At Astellas, experience is coupled energised with a relentless challenger spirit.

We are unusual in our ability to combine the experience, expertise and resources of an established company with the agility, flexibility and tenacity of a start-up. Relentless curiosity and a hunger for discovery flows throughout our entire organisation.

We harness the latest technology and insights from big data with our research expertise to create powerful solutions that could transform the way doctors and nurses treat and care for their patients. We are accelerating product development, driving operational efficiencies and gaining a better understanding of the needs of patients and their healthcare providers.

We partner and collaborate with academic research institutes and biotechnology companies who share our passion for bringing breakthrough discoveries to patients.

About This Job

The Associate Director provides leadership and strategic direction to the Pharmacovigilance Quality Assurance (PV QA) Team which is responsible for QA oversight of Pharmacovigilance activities to ensure compliance with (inter)national regulatory requirements for Good Pharmacovigilance Practice (GPVP). This position will collaborate closely with Clinical & Research Quality Assurance (CRQA) peers and teams in other Astellas regions to provide comprehensive quality oversight and quality assurance for Astellas Pharmacovigilance activities.

• Contributes to the design and strategic direction of the PV QA oversight and support to the Astellas organization in collaboration with the CRQA Leadership Team and stakeholders locally, regionally and globally. Directs the development of this approach and its implementation to ensure an effective audit program which complies with regulatory requirements and stakeholder expectations is developed and executed.
• Anticipates and proactively responds to trends and/or shifts in the external Pharmacovigilance environment (e.g., Regulatory Agency, regulations, industry standards, customers) by assessing impact and ensuring robust Quality Systems meet these external requirements, trends and expectations.
• Manages and directs the PVQA staff as assigned. Provides leadership, development, mentoring and support for direct reports as well as ongoing resource assessment. Responsible and accountable for the PV QA staff recruitment, development and performance management.
• Develops, manages and allocates resources for execution of the PV audit schedule for license partners, internal audits, vendors, etc. in conjunction with CRQA colleagues and stakeholders to ensure an effective audit program which complies with regulatory requirements and stakeholder expectations.
• As assigned, act as Primary Inspection Administrator for the facilitation and management of regulatory agency inspections and customer/license partner audits. This includes management of preparation activities through response development and follow-up of commitments
• Provides leadership and guidance to the functional groups for significant issue management (deviation/CAPA). Ensures appropriate implementation of corrective actions and quality system improvements. Leads an effective escalation process for management of deviations, analysis of risk and measuring effectiveness.
• Drives new ideas and innovation to promote process improvement and risk mitigation to support Pharmacovigilance and overall Astellas’ Quality Systems. Develops short and long-term risk based quality strategies in support of PV activities, and drives their implementation locally and globally as appropriate. Provides guidance, expertise and support to local and global PV project teams to ensure GPVP regulatory requirements are met.
• Manage audit and inspection information in Trackwise and/or other electronic systems for reporting and metrics.

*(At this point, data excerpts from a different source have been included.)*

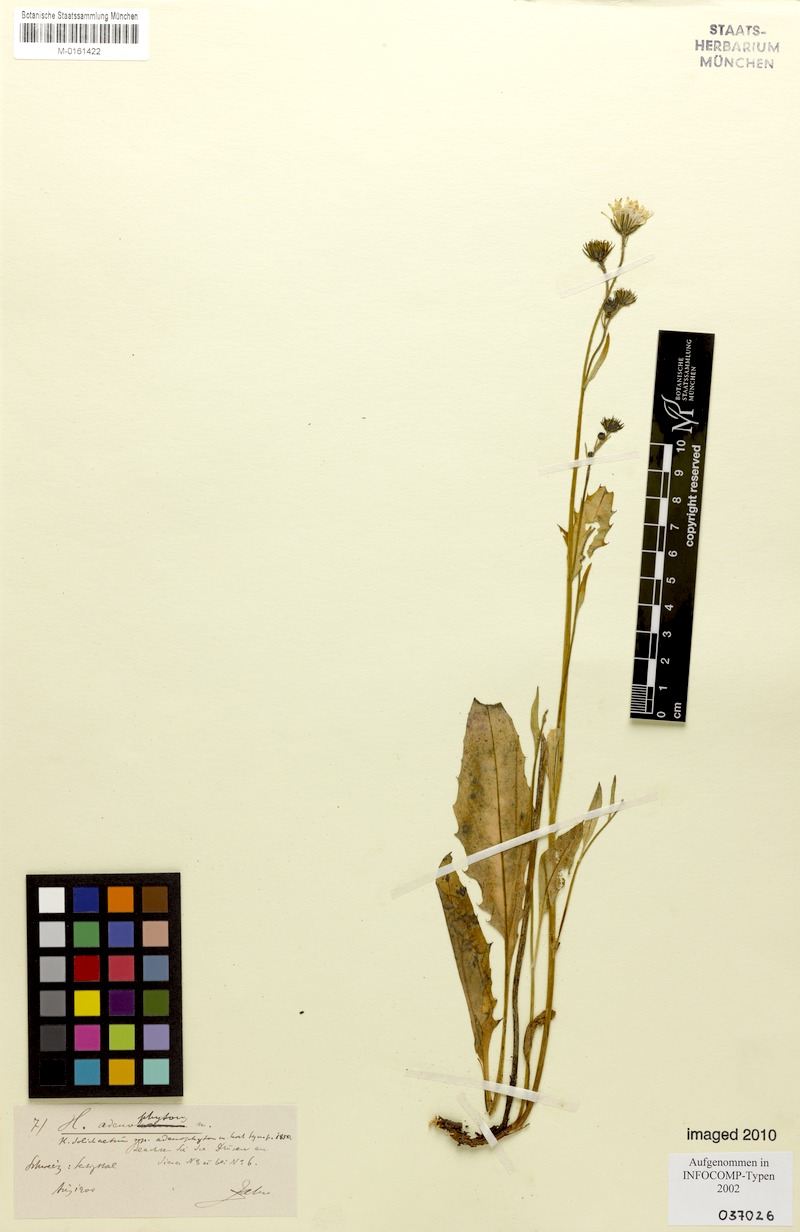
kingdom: Plantae
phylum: Tracheophyta
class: Magnoliopsida
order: Asterales
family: Asteraceae
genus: Hieracium
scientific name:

Essential Knowledge & Experience

• One to three years’ experience in managing direct reports or contractors in a quality function.
• Experience in managing a Quality System within a GxP environment. Comprehensive knowledge of GxP and other regulations and understanding of global quality standards relating to product development, submission and/or commercialization.
• Comprehensive knowledge of GPVP and other regulations for pharmaceuticals and biologics and understanding of global quality standards and regulatory authority inspection trends relating to product development and submission, as well as commercialization. Demonstrated ability to establish local and regional Quality policies and to influence the development and implementation of global Quality policies in support of the quality system.
• Excellent interpersonal, communication and presentation skills
• Strong organization skills
• Ability to initiate, build and maintain strong cross-functional and cross-divisional business relationships and positively influence key, strategic position holders across locations and functions.
• Influencing skills with a demonstrated ability to lead projects, initiatives, and programs across multiple departments, regions and business units within Astellas and with external stakeholders.
• Demonstrated ability to solicit input and liaise with stakeholders to prioritize and set strategic direction for change.

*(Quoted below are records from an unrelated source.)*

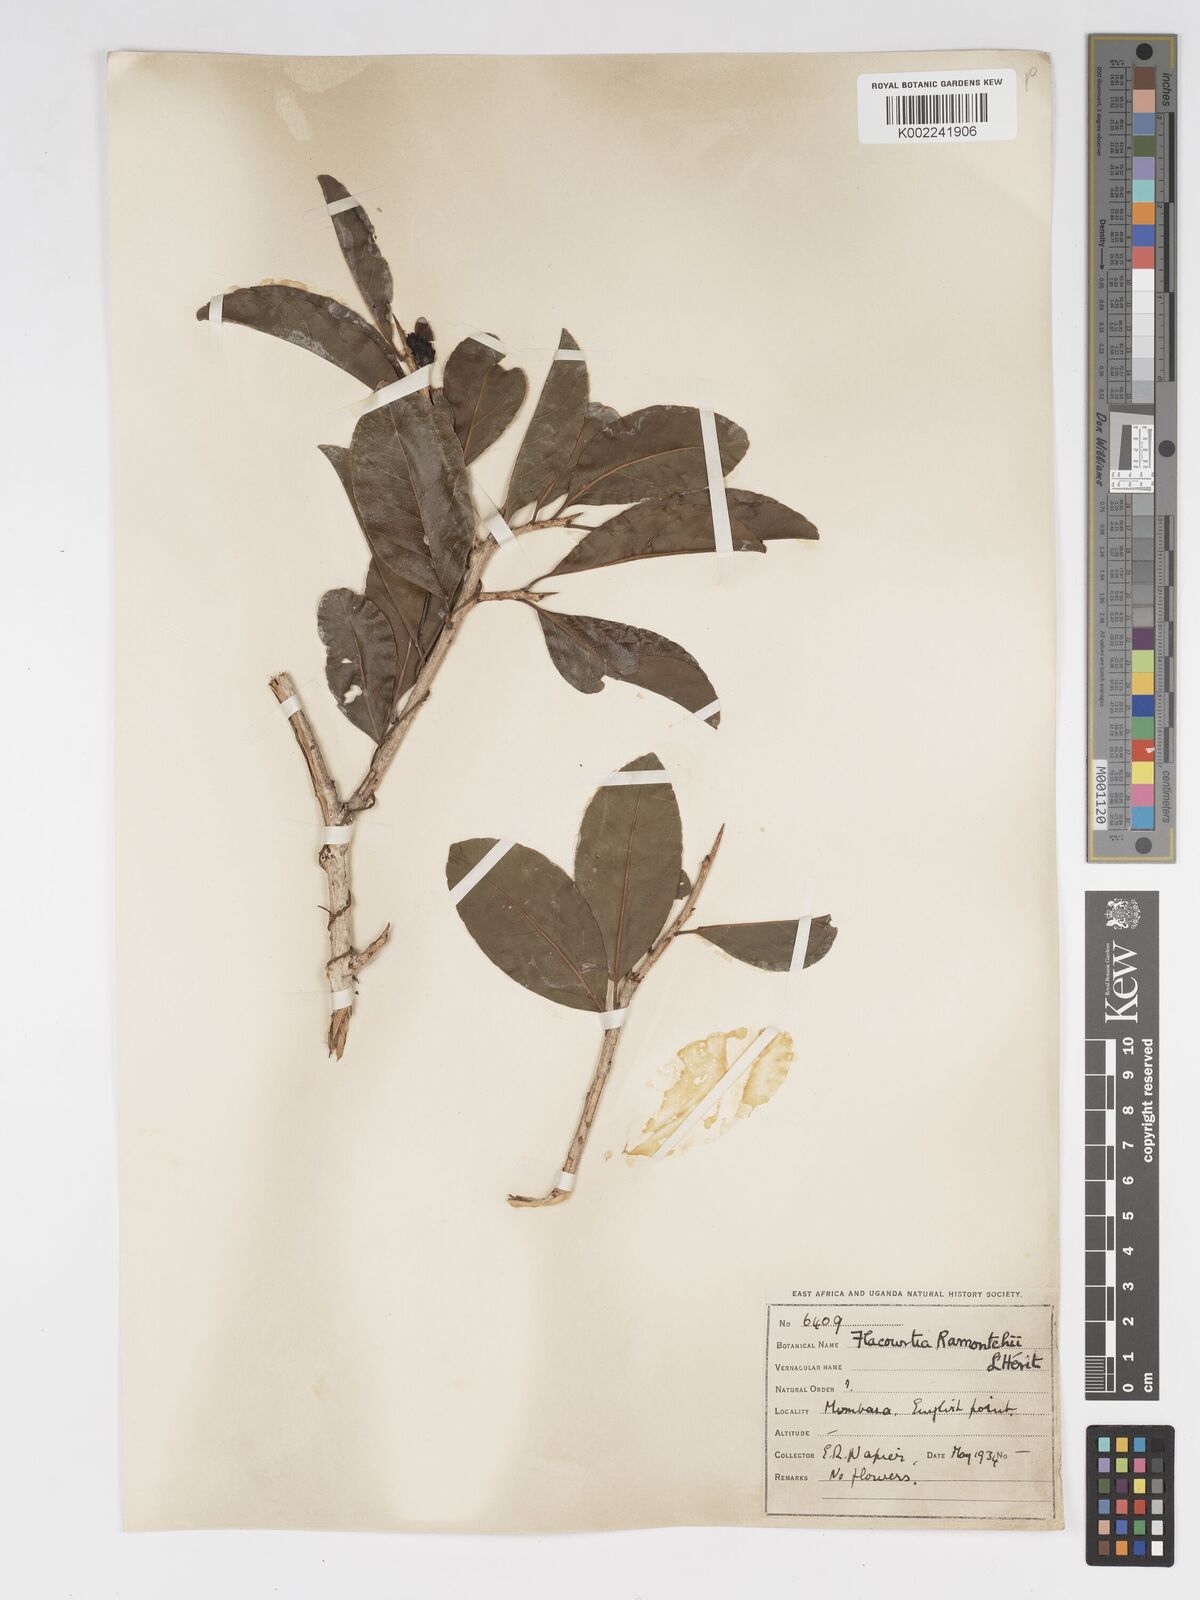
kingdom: Plantae
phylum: Tracheophyta
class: Magnoliopsida
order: Malpighiales
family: Salicaceae
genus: Flacourtia
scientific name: Flacourtia indica
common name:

Preferred Knowledge & Experience

• Advanced degree is preferred.
• Quality assurance / auditing certification or credentials through recognized quality standards organization is preferred.

Educations/Qualifications

• Bachelor’s degree with 10+ years of industry experience, 5-7 years of QA experience

We are an equal opportunity employer and all qualified applicants will receive consideration for employment without regard to race, colour, religion, sex, national origin, disability status, protected veteran status, or any other characteristic protected by law.